Here foo is lazy in its second argument, but it does decompose it, so SpecConstr should catch it. We have two calls, one of which (in wombat2)is polymorphic. Ideally we would like to see

  RULE  forall a. forall n::Int, x::a, y:;a. foo n (x,y) = $sfoo n x y

which fires on all three calls to foo. And that is what happens if the declaration of wombat2 appears before wombat1. But as written, we get this specialisation (only):

 RULES: "SC:$wfoo0" [2]
            forall (sc_sVo :: [Char])
                   (sc_sVp :: [Char])
                   (sc_sVn :: GHC.Prim.Int#).
              $wfoo_sV6 @String sc_sVn (sc_sVo, sc_sVp)
              = $s$wfoo_sVt sc_sVo sc_sVp sc_sVn]

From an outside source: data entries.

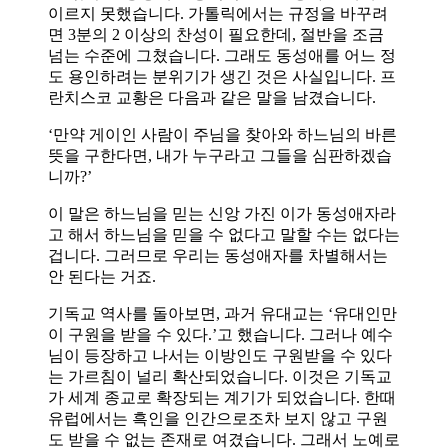
이르지 못했습니다. 가톨릭에서는 규정을 바꾸려
면 3분의 2 이상의 찬성이 필요한데, 절반을 조금
넘는 수준에 그쳤습니다. 그래도 동성애를 어느 정
도 용인하려는 분위기가 생긴 것은 사실입니다. 프
란치스코 교황은 다음과 같은 말을 남겼습니다.
‘만약 게이인 사람이 주님을 찾아와 하느님의 바른
뜻을 구한다면, 내가 누구라고 그들을 심판하겠습
니까?’
이 말은 하느님을 믿는 신앙 가진 이가 동성애자라
고 해서 하느님을 믿을 수 없다고 말할 수는 없다는
겁니다. 그러므로 우리는 동성애자를 차별해서는
안 된다는 거죠.
기독교 역사를 돌아보면, 과거 유대교는 ‘유대인만
이 구원을 받을 수 있다.’고 했습니다. 그러나 예수
님이 등장하고 나서는 이방인도 구원받을 수 있다
는 가르침이 널리 확산되었습니다. 이것은 기독교
가 세계 종교로 확장되는 계기가 되었습니다. 한때
유럽에서는 흑인을 인간으로조차 보지 않고 구원
도 받을 수 없는 존재로 여겼습니다. 그래서 노예로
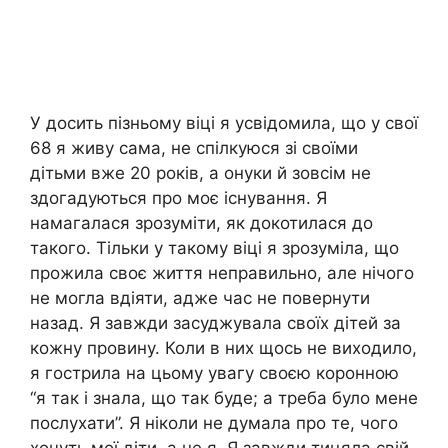
У досить пізньому віці я усвідомила, що у свої
68 я живу сама, не спілкуюся зі своїми
дітьми вже 20 років, а онуки й зовсім не
здогадуються про моє існування. Я
намагалася зрозуміти, як докотилася до
такого. Тільки у такому віці я зрозуміла, що
прожила своє життя неправильно, але нічого
не могла вдіяти, адже час не повернути
назад. Я завжди засуджувала своїх дітей за
кожну провину. Коли в них щось не виходило,
я гострила на цьому увагу своєю коронною
“я так і знала, що так буде; а треба було мене
послухати”. Я ніколи не думала про те, чого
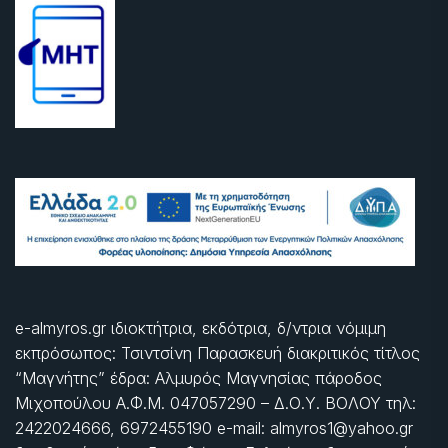
e-almyros.gr ιδιοκτήτρια, εκδότρια, δ/ντρια νόμιμη
εκπρόσωπος: Τσιντσίνη Παρασκευή διακριτικός τίτλος
“Μαγνήτης” έδρα: Αλμυρός Μαγνησίας πάροδος
Μιχοπούλου Α.Φ.Μ. 047057290 – Δ.Ο.Υ. ΒΟΛΟΥ τηλ:
2422024666, 6972455190 e-mail: almyros1@yahoo.gr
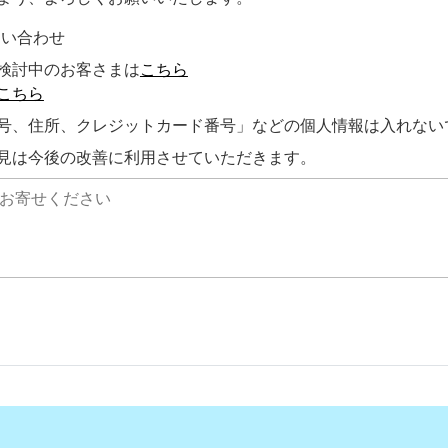
問い合わせ
検討中のお客さまは
こちら
こちら
号、住所、クレジットカード番号」などの個人情報は入れない
見は今後の改善に利用させていただきます。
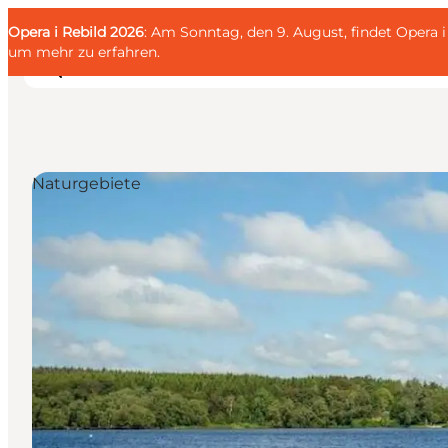
English
Gäste
Danish
Unternehmen
Opera i Rebild 2026
Gäste
: Am Sonntag, den 9. August, findet Opera
Deutsch
um mehr zu erfahren
.
Naturgebiete
Familien
Liebespaar
Entdecker
Aktive
KALENDER & EVENTS
KARTEN
REISEPLANUNG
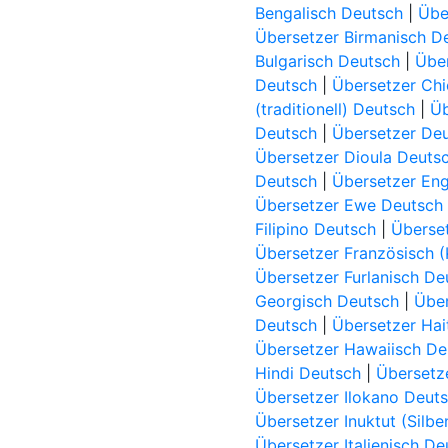
Bengalisch Deutsch
|
Übe
Übersetzer Birmanisch D
Bulgarisch Deutsch
|
Über
Deutsch
|
Übersetzer Ch
(traditionell) Deutsch
|
Üb
Deutsch
|
Übersetzer De
Übersetzer Dioula Deuts
Deutsch
|
Übersetzer Eng
Übersetzer Ewe Deutsch
Filipino Deutsch
|
Überset
Übersetzer Französisch 
Übersetzer Furlanisch De
Georgisch Deutsch
|
Über
Deutsch
|
Übersetzer Hai
Übersetzer Hawaiisch De
Hindi Deutsch
|
Übersetz
Übersetzer Ilokano Deut
Übersetzer Inuktut (Silbe
Übersetzer Italienisch De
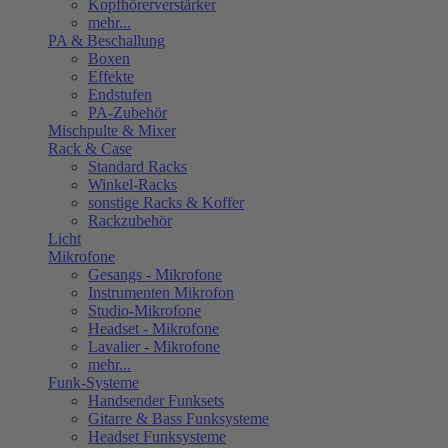
Kopfhörerverstärker
mehr...
PA & Beschallung
Boxen
Effekte
Endstufen
PA-Zubehör
Mischpulte & Mixer
Rack & Case
Standard Racks
Winkel-Racks
sonstige Racks & Koffer
Rackzubehör
Licht
Mikrofone
Gesangs - Mikrofone
Instrumenten Mikrofon
Studio-Mikrofone
Headset - Mikrofone
Lavalier - Mikrofone
mehr...
Funk-Systeme
Handsender Funksets
Gitarre & Bass Funksysteme
Headset Funksysteme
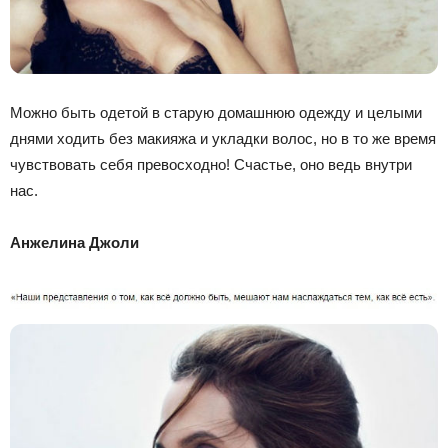
Можно быть одетой в старую домашнюю одежду и целыми
днями ходить без макияжа и укладки волос, но в то же время
чувствовать себя превосходно! Счастье, оно ведь внутри
нас.
Анжелина Джоли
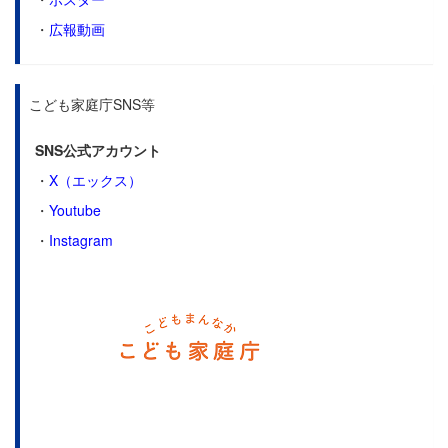
・
広報動画
こども家庭庁SNS等
SNS公式アカウント
・
X（エックス）
・
Youtube
・
Instagram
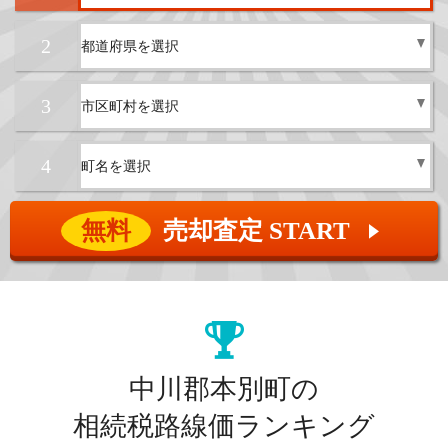
2
3
4
無料
売却査定 START
▲
中川郡本別町の
相続税路線価ランキング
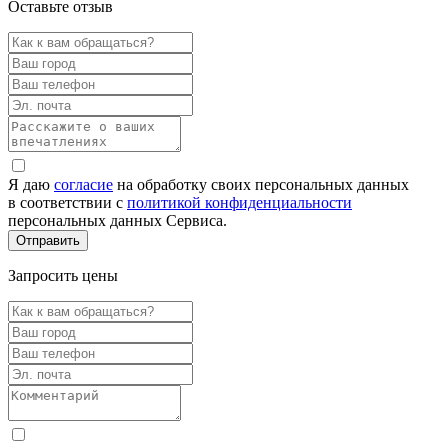
Оставьте отзыв
Я даю
согласие
на обработку своих персональных данных
в соответствии с
политикой конфиденциальности
персональных данных Сервиса.
Запросить цены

and indeed the call in wombat2 is never specialise. Boo!

Diagnosis

We discover two calls but in callsToNewPats we see

              -- Remove duplicates
              non_dups = nubBy samePat new_pats

Moreover samePat treats both calls (one polymorphic and one at type String) as the "same". So the nubBy drops one of them, and which is dropped is order-dependent.

Why does it treat them the same? Because of Note [Ignore type differences] which points out that we don't want lots of identical specialisations, differing only in their type. Good point, but the consequences are bad.

Cure

We need some form of patten-generality comparison, to make the polymorphic pattern "beat" the monomorphic one.

This pattern-subsumption approach would then be vulnerable to generating multiple specialisations for calls

  foo 10 ("foo", "baz")    -- Called at String
  foo 10 (True, False)     -- Called at Bool

Ideally we'd like to to generalise to a specialisation that works for all types, not just String and Bool. And that must be possible, because if the function scrutinises its argument, can't be poymorphic in it. Using foo's polymorphic type, We ought to be able to generalise from a single call

  foo @Int 10 (3,4)

to the more general form

  foo @a n (x::a, y:;a)

That looks do-able, but not trivial.

Meanwhile, a simple subumption check would avoid discarding the wrong pattern. It risks generating lots of identical specialisations, while we currently arbitrarily pick one. But we have other (crude) ways of throttling lots of specialisations.